### WRITTEN TASK
From the entries that follow, copy each line in which "parts" appears.

### TASK DATA

·····

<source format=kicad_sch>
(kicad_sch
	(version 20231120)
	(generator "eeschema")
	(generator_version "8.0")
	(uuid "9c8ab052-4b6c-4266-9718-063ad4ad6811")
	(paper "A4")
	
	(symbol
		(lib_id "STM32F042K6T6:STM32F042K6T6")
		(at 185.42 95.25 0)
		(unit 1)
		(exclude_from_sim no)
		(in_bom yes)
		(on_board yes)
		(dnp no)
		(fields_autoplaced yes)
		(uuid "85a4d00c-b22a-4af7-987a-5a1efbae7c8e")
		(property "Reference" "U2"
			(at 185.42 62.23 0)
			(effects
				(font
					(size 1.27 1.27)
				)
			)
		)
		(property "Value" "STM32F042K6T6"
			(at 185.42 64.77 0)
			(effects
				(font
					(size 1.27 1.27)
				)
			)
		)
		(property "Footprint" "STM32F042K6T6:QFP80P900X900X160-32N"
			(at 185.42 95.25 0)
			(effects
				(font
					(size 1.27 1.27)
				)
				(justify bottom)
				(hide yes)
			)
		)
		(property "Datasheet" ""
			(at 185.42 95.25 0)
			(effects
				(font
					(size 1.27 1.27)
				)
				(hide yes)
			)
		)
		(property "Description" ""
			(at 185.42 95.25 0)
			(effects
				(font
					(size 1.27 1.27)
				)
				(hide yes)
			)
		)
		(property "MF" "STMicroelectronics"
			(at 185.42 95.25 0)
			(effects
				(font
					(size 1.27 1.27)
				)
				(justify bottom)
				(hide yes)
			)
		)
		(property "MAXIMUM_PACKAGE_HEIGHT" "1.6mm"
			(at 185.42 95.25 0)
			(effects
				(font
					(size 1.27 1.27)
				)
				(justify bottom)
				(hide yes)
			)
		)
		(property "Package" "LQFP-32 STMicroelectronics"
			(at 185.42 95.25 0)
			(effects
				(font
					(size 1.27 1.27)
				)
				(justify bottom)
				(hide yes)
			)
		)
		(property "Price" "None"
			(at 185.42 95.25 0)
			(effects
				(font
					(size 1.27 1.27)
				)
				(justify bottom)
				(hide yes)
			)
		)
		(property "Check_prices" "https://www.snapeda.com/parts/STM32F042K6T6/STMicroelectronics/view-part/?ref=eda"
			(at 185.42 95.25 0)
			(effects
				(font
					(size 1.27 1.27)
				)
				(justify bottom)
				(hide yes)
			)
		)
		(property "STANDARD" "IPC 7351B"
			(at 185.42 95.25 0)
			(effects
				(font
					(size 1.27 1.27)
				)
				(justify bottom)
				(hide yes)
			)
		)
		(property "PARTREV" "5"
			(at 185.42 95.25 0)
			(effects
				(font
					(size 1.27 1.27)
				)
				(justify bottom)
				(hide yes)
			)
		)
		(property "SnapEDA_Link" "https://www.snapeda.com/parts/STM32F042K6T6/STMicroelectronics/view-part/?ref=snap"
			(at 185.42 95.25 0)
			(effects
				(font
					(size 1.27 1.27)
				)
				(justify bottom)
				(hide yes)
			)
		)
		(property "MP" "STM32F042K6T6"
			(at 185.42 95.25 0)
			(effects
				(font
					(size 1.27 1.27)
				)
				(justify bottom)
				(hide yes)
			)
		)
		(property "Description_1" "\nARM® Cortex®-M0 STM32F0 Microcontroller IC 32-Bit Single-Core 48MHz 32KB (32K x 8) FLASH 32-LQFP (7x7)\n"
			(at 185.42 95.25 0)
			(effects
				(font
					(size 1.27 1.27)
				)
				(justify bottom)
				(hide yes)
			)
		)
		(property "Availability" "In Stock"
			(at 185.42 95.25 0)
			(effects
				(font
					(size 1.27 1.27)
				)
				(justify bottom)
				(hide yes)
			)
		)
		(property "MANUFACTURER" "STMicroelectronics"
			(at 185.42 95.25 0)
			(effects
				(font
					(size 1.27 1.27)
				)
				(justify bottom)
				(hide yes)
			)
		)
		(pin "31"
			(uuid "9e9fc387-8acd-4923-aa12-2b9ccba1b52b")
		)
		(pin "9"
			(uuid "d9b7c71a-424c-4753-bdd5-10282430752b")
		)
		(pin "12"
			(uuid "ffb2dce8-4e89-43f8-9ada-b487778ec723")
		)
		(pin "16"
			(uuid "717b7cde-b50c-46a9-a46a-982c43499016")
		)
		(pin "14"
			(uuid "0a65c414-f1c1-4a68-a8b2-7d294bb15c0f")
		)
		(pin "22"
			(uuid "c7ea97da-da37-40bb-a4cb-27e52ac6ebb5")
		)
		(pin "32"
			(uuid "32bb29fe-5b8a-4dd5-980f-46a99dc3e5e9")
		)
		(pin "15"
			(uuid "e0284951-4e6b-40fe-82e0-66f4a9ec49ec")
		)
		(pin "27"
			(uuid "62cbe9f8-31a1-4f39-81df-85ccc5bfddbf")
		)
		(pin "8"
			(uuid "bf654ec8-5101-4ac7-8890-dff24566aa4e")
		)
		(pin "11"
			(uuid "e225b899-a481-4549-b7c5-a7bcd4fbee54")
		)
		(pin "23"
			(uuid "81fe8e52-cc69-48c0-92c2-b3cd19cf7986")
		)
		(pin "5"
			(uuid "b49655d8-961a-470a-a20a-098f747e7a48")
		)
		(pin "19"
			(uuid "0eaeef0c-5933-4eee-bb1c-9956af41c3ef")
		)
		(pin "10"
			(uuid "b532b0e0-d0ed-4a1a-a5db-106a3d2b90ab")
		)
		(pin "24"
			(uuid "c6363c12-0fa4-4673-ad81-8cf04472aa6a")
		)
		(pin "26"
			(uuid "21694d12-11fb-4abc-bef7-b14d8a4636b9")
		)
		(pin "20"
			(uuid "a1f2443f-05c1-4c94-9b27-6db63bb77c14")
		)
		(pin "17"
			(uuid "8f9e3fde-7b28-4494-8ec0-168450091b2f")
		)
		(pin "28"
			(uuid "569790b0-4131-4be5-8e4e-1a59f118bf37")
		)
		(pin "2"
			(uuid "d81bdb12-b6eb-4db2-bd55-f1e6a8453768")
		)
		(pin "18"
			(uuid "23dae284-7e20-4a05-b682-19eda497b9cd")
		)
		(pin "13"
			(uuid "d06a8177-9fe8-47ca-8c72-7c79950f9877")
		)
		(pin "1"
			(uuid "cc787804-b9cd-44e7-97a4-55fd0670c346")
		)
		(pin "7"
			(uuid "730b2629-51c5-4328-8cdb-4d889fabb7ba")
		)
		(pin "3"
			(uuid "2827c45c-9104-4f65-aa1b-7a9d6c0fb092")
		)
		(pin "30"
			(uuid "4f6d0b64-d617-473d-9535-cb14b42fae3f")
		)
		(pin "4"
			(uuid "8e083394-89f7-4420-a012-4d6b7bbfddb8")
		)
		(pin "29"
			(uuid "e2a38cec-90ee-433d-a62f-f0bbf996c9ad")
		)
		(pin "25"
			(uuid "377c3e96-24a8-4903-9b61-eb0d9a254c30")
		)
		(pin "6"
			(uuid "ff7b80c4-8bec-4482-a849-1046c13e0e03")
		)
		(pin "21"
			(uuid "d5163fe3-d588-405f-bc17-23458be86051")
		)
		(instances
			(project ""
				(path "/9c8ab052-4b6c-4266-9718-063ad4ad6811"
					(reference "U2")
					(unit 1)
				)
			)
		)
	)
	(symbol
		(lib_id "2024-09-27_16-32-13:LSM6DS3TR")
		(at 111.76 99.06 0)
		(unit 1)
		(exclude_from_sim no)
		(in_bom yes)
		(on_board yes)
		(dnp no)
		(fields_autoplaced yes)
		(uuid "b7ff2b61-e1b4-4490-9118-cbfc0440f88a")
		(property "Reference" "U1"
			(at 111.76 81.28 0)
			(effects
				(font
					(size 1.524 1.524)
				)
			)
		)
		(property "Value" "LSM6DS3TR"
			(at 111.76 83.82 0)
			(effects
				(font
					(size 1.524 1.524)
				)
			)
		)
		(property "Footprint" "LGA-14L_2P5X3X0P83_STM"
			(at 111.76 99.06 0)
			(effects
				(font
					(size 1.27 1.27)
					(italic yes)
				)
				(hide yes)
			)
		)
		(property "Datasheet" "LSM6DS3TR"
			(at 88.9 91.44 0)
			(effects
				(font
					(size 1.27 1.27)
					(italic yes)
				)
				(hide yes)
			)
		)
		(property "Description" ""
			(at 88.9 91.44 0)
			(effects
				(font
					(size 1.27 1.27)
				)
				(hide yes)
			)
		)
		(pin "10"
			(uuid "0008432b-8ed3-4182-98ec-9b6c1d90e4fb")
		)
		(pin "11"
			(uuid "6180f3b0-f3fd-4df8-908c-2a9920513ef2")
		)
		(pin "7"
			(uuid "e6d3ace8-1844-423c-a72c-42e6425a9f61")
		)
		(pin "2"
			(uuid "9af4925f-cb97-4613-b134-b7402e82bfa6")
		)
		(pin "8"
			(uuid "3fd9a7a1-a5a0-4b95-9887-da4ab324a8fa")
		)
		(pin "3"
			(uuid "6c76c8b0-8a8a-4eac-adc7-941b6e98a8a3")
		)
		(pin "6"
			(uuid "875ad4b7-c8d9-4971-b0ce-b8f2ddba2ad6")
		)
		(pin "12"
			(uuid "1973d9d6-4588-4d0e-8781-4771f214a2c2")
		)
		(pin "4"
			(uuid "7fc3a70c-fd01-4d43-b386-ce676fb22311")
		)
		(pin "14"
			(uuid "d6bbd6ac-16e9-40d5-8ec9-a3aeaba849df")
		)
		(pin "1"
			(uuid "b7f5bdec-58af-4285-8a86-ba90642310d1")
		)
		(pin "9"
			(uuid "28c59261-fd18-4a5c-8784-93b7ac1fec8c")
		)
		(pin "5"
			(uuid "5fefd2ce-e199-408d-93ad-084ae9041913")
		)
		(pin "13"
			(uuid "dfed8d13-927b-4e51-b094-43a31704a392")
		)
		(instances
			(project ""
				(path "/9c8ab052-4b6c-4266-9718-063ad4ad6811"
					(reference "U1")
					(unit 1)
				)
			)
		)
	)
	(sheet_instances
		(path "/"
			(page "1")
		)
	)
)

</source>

·····

### TASK RESPONSE
		(property "Check_prices" "https://www.snapeda.com/parts/STM32F042K6T6/STMicroelectronics/view-part/?ref=eda"
		(property "SnapEDA_Link" "https://www.snapeda.com/parts/STM32F042K6T6/STMicroelectronics/view-part/?ref=snap"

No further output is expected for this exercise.